地域ケース:雪国の高齢者が頼りにする訪問型
積雪の多い地域では、冬場の通院が命がけになることもあります。北海道や東北の在宅薬剤師は、猛吹雪の日でも訪問計画を組み直し、薬とともに体調の変化を確認して回ります。家族からすれば、顔を見てくれる人が届けてくれること自体が安心につながるのでしょう。
自分に合ったお薬の届け方を選ぶステップ
配送サービスの利用を検討するとき、最初に確認したいのはかかりつけの医療機関や薬局が宅配に対応しているかどうかです。実は薬局の配送対応はかなり広がっており、思ったより早く解決します。対応していない場合は、処方箋の送付方法についても確認しておくとスムーズです。
あわせて、オンライン診療の利用可否も確認しておきましょう。初診からオンラインで対応できる症状と、対面診療が必要な症状があります。医師の判断で診察方法が決まるため、急な体調不良より、まずは定期処方の継続から始めるのが現実的です。
配送エリアと受付締め切り時間の比較も欠かせません。当日受け取りたいのか、数日余裕があるのかで選ぶサービスは変わります。都市部なら最短当日配送の選択肢もあり、地方では翌日配送が中心になるでしょう。
費用の合計を事前に把握しておくことも大切です。診察料・調剤料・配送費・システム利用料と項目が分かれているため、月々の負担感を計算しておくと安心できます。処方薬の受け取りに追加でかかる配送費は、数百円から二千円程度が目安になります。
地域の窓口を上手に活用する
配送サービスを探すときは、地域名と「お薬 宅配」を組み合わせて検索すると、地元の薬局が出てくることが多いです。「自宅」「近く」をキーワードに含めると、通い慣れた範囲の情報にたどり着けます。

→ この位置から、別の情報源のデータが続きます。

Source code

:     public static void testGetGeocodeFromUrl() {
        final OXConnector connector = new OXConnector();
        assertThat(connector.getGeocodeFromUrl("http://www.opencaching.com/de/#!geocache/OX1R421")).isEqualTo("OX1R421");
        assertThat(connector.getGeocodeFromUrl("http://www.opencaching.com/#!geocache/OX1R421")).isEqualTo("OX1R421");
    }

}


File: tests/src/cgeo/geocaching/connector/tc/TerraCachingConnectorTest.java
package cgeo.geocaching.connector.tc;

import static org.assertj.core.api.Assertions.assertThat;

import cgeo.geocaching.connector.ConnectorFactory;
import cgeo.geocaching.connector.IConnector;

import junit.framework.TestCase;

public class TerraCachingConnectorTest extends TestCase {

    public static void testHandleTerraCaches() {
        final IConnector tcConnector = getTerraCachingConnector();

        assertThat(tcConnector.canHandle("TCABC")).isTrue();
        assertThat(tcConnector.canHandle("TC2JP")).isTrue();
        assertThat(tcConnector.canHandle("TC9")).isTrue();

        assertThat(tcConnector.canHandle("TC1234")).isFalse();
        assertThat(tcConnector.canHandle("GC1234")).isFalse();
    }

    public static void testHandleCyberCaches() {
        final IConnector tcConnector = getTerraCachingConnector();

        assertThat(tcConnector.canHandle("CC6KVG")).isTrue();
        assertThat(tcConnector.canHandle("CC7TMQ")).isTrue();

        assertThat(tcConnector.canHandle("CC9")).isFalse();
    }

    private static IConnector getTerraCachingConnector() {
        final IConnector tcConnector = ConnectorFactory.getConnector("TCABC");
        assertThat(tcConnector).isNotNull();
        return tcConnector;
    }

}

自治体によっては、在宅医療の相談窓口や訪問薬剤師の紹介を行っているところもあります。市区町村の福祉窓口に問い合わせれば、地域の実情に合った選択肢を教えてもらえるはずです。
ここまで読んで試してみたいと思ったなら、最初の一歩はかかりつけ医や薬局への一声です。配送サービスの対象になるか、どれくらいの費用負担になるのか、実際に使っている人の話を聞けば判断材料がそろいます。自宅で薬を受け取れる仕組みは、決して特別なものではなくなりつつあります。忙しい毎日の中に、少しだけ余白をつくってくれる選択肢として、検討してみてはいかがでしょうか。